[Dataset — start]

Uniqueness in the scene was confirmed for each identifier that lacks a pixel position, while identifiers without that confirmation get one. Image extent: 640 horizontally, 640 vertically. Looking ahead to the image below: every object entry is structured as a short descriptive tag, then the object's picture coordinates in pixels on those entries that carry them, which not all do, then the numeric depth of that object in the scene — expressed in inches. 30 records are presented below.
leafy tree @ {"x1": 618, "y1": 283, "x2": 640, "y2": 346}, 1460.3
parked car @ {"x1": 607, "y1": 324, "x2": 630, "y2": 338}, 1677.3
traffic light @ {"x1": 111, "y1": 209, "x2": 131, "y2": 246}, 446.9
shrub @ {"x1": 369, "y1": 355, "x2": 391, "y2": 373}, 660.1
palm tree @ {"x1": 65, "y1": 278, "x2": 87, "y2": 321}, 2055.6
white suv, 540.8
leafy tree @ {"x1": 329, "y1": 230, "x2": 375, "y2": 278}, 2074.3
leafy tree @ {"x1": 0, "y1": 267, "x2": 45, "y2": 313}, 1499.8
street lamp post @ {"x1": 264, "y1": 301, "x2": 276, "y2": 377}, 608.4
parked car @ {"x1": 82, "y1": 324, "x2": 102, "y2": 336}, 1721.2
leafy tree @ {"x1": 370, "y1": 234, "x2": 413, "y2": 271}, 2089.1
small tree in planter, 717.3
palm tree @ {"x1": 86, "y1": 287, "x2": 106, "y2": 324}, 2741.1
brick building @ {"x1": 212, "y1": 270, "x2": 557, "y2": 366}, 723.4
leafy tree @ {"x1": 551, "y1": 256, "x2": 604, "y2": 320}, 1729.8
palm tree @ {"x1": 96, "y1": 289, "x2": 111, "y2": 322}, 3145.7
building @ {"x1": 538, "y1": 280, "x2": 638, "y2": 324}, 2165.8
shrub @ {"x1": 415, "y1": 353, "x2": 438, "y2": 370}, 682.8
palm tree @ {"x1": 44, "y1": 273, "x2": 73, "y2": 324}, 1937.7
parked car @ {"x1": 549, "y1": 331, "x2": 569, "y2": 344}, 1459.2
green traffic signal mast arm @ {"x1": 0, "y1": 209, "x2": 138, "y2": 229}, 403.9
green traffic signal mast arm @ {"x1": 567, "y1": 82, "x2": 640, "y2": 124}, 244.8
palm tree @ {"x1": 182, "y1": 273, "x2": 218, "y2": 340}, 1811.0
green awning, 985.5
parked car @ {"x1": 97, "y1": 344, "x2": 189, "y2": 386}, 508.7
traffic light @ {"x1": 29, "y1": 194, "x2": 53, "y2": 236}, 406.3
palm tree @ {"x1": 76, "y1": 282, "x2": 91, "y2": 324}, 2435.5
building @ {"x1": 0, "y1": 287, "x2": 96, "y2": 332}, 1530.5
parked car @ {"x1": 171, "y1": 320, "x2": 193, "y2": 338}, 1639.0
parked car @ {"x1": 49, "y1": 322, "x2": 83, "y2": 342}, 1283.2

[Dataset — finish]

• _What you have to do_
Transcribe the listing so that each line matches exactly.

• _Response_
Uniqueness in the scene was confirmed for each identifier that lacks a pixel position, while identifiers without that confirmation get one. Image extent: 640 horizontally, 640 vertically. Looking ahead to the image below: every object entry is structured as a short descriptive tag, then the object's picture coordinates in pixels on those entries that carry them, which not all do, then the numeric depth of that object in the scene — expressed in inches. 30 records are presented below.
leafy tree @ {"x1": 618, "y1": 283, "x2": 640, "y2": 346}, 1460.3
parked car @ {"x1": 607, "y1": 324, "x2": 630, "y2": 338}, 1677.3
traffic light @ {"x1": 111, "y1": 209, "x2": 131, "y2": 246}, 446.9
shrub @ {"x1": 369, "y1": 355, "x2": 391, "y2": 373}, 660.1
palm tree @ {"x1": 65, "y1": 278, "x2": 87, "y2": 321}, 2055.6
white suv, 540.8
leafy tree @ {"x1": 329, "y1": 230, "x2": 375, "y2": 278}, 2074.3
leafy tree @ {"x1": 0, "y1": 267, "x2": 45, "y2": 313}, 1499.8
street lamp post @ {"x1": 264, "y1": 301, "x2": 276, "y2": 377}, 608.4
parked car @ {"x1": 82, "y1": 324, "x2": 102, "y2": 336}, 1721.2
leafy tree @ {"x1": 370, "y1": 234, "x2": 413, "y2": 271}, 2089.1
small tree in planter, 717.3
palm tree @ {"x1": 86, "y1": 287, "x2": 106, "y2": 324}, 2741.1
brick building @ {"x1": 212, "y1": 270, "x2": 557, "y2": 366}, 723.4
leafy tree @ {"x1": 551, "y1": 256, "x2": 604, "y2": 320}, 1729.8
palm tree @ {"x1": 96, "y1": 289, "x2": 111, "y2": 322}, 3145.7
building @ {"x1": 538, "y1": 280, "x2": 638, "y2": 324}, 2165.8
shrub @ {"x1": 415, "y1": 353, "x2": 438, "y2": 370}, 682.8
palm tree @ {"x1": 44, "y1": 273, "x2": 73, "y2": 324}, 1937.7
parked car @ {"x1": 549, "y1": 331, "x2": 569, "y2": 344}, 1459.2
green traffic signal mast arm @ {"x1": 0, "y1": 209, "x2": 138, "y2": 229}, 403.9
green traffic signal mast arm @ {"x1": 567, "y1": 82, "x2": 640, "y2": 124}, 244.8
palm tree @ {"x1": 182, "y1": 273, "x2": 218, "y2": 340}, 1811.0
green awning, 985.5
parked car @ {"x1": 97, "y1": 344, "x2": 189, "y2": 386}, 508.7
traffic light @ {"x1": 29, "y1": 194, "x2": 53, "y2": 236}, 406.3
palm tree @ {"x1": 76, "y1": 282, "x2": 91, "y2": 324}, 2435.5
building @ {"x1": 0, "y1": 287, "x2": 96, "y2": 332}, 1530.5
parked car @ {"x1": 171, "y1": 320, "x2": 193, "y2": 338}, 1639.0
parked car @ {"x1": 49, "y1": 322, "x2": 83, "y2": 342}, 1283.2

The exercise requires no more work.